Ciò che subentrava alla destituzione dell’Europa da centro della terra, nel diritto internazionale, non era un «sistema» di Stati, ma una compresenza confusa di relazioni fattuali, priva di dimensione spaziale e di connessione spirituale; «un caos senza alcuna struttura, che non era più capace di alcuna limitazione comune della guerra». E infatti vennero le due «grandi guerre», la guerra civile europea sullo spazio-mondo.

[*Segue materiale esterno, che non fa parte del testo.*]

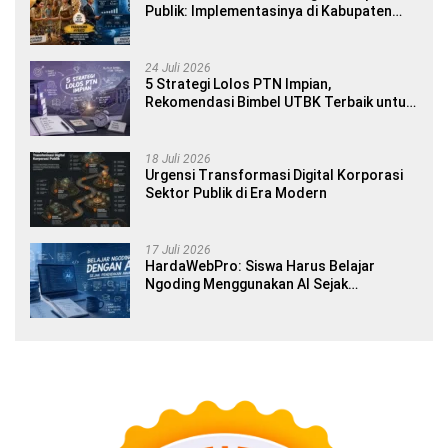
Publik: Implementasinya di Kabupaten
Banyuwangi
24 Juli 2026
5 Strategi Lolos PTN Impian,
Rekomendasi Bimbel UTBK Terbaik untuk
Siswa SMA dan Gap Year
18 Juli 2026
Urgensi Transformasi Digital Korporasi
Sektor Publik di Era Modern
17 Juli 2026
HardaWebPro: Siswa Harus Belajar
Ngoding Menggunakan AI Sejak
Pendidikan Awal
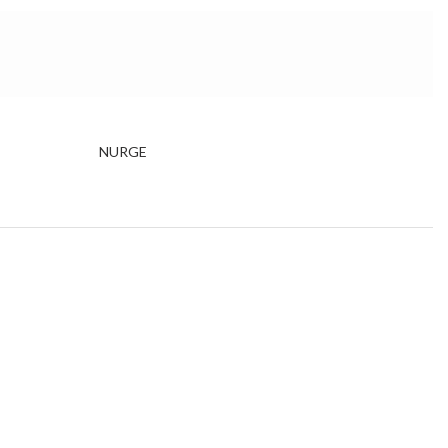
NURGE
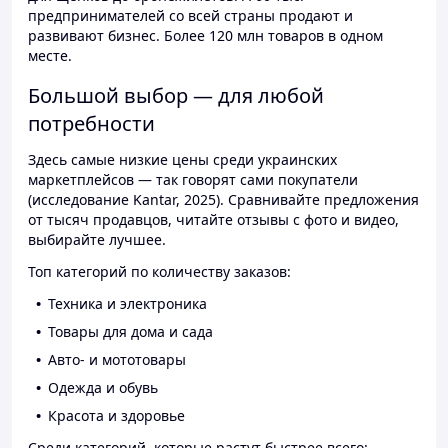
предпринимателей со всей страны продают и
развивают бизнес. Более 120 млн товаров в одном
месте.
Большой выбор — для любой
потребности
Здесь самые низкие цены среди украинских
маркетплейсов — так говорят сами покупатели
(исследование Kantar, 2025). Сравнивайте предложения
от тысяч продавцов, читайте отзывы с фото и видео,
выбирайте лучшее.
Топ категорий по количеству заказов:
Техника и электроника
Товары для дома и сада
Авто- и мототовары
Одежда и обувь
Красота и здоровье
Среди категорий, которые растут быстрее всего:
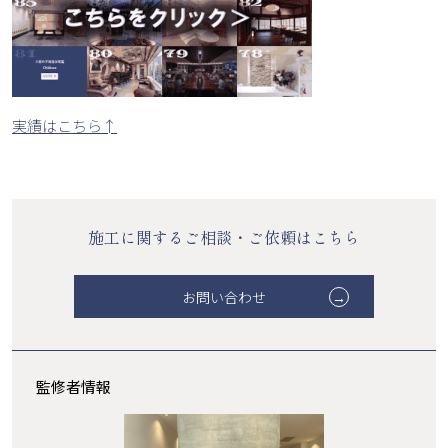
実績はこちら↑
施工に関するご相談・ご依頼はこちら
お問い合わせ
監修者情報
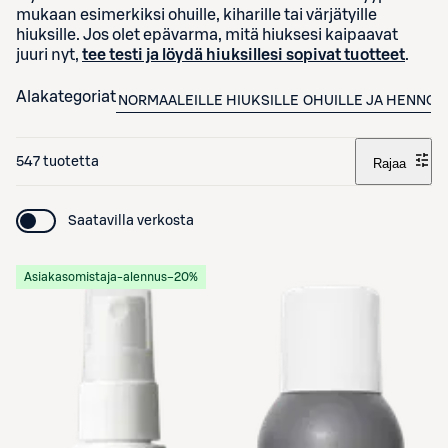
mukaan esimerkiksi ohuille, kiharille tai värjätyille
hiuksille. Jos olet epävarma, mitä hiuksesi kaipaavat
juuri nyt,
tee testi ja löydä hiuksillesi sopivat tuotteet
.
Alakategoriat
NORMAALEILLE HIUKSILLE
OHUILLE JA HENNOIL
547 tuotetta
Rajaa
Saatavilla verkosta
Asiakasomistaja-alennus
−20%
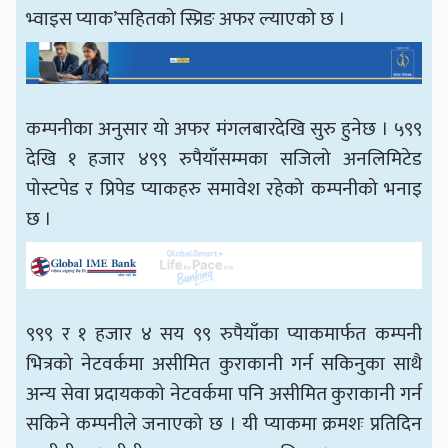
भ्वाइस प्याक’सहितको स्प्रिङ अफर ल्याएको छ ।
कम्पनीका अनुसार यो अफर मंगलबारदेखि सुरु हुनेछ । ५९९
देखि १ हजार ४९९ रुपैयाँसम्मका सजिलो अनलिमिटेड
पोस्टपेड र प्रिपेड प्याकहरु समावेश रहेको कम्पनीको भनाइ
छ ।
९९९ र १ हजार ४ सय ९९ रुपैयाँका प्याकमार्फत कम्पनी
भित्रको नेटवर्कमा असीमित कुराकानी गर्न सकिनुका साथै
अन्य सेवा प्रदायकको नेटवर्कमा पनि असीमित कुराकानी गर्न
सकिने कम्पनीले जनाएको छ । यी प्याकमा क्रमशः प्रतिदिन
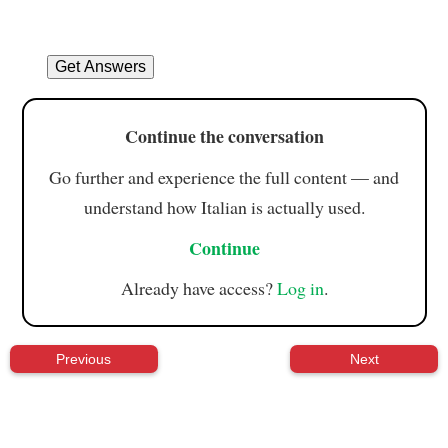
Continue the conversation
Go further and experience the full content — and
understand how Italian is actually used.
Continue
Already have access?
Log in
.
Previous
Next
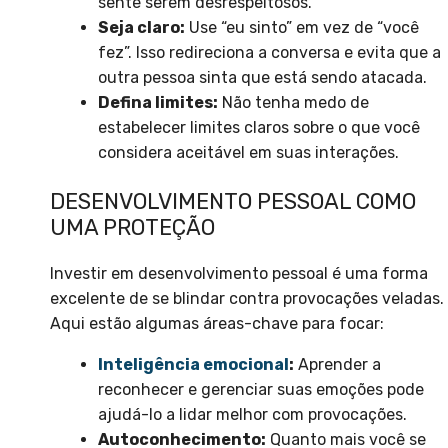
sente serem desrespeitosos.
Seja claro:
Use “eu sinto” em vez de “você
fez”. Isso redireciona a conversa e evita que a
outra pessoa sinta que está sendo atacada.
Defina limites:
Não tenha medo de
estabelecer limites claros sobre o que você
considera aceitável em suas interações.
DESENVOLVIMENTO PESSOAL COMO
UMA PROTEÇÃO
Investir em desenvolvimento pessoal é uma forma
excelente de se blindar contra provocações veladas.
Aqui estão algumas áreas-chave para focar:
Inteligência emocional
:
Aprender a
reconhecer e gerenciar suas emoções pode
ajudá-lo a lidar melhor com provocações.
Autoconhecimento:
Quanto mais você se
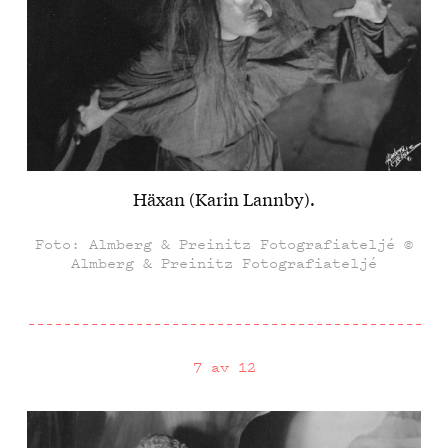
Häxan (Karin Lannby).
Foto: Almberg & Preinitz Fotografiateljé ©
Almberg & Preinitz Fotografiateljé
7 av 12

Con la fine dello jus publicum europaeum si ha un mutamento di significato della guerra. Questa data non dal 1914 ma dal 1918. La Prima guerra mondiale iniziò come una guerra statale europea di vecchio stile. Fu quella pace, dal Trattato di Versailles al protocollo di Ginevra, a cambiare l’idea della guerra. Dietro c’erano due grandi condizioni, ambedue in fondo legate a un nuovo concetto di spazio. Una era la formula, americana, da Jefferson a Wilson, dell’emisfero occidentale. Il nuovo Ovest avanzava l’idea di essere il vero Occidente: e questo non contro la vecchia Asia, o l’Africa, ma contro l’Europa. In fondo si tratta della pretesa dell’America di essere la vera Europa. L’altra è la trasformazione dell’immagine del teatro di guerra. All’esercito di terra e alla marina tradizionali, proprio delle due superfici separate della terra e del mare, si aggiunge un terzo genere di arma, l’aeronautica militare. Nasce un nuovo tipo di uso della forza e quindi un tipo di guerra completamente nuovo, che cambia il concetto stesso di nemico: non più guerra di preda tra belligeranti riconosciuti, ma guerra di annientamento totale dell’avversario. Non c’è più né teatro di guerra né spettatori. Si torna alla discriminazione e alla assolutizzazione del nemico quale criminale. Si torna a prima del XVII secolo, alle guerre di religione. Il potenziamento dei mezzi tecnici di annientamento e la discriminazione giuridica e morale del nemico, innescano una logica parimenti distruttiva. Per giustificare questo, ritorna l’idea della guerra giusta e del nemico ingiusto. «Nella misura in cui oggi la guerra viene trasformata in azione di polizia contro turbatori della pace, criminali ed elementi nocivi, deve anche essere potenziata la giustificazione dei metodi di questo police bombing. Si è così costretti a spingere la discriminazione dell’avversario in dimensioni abissali».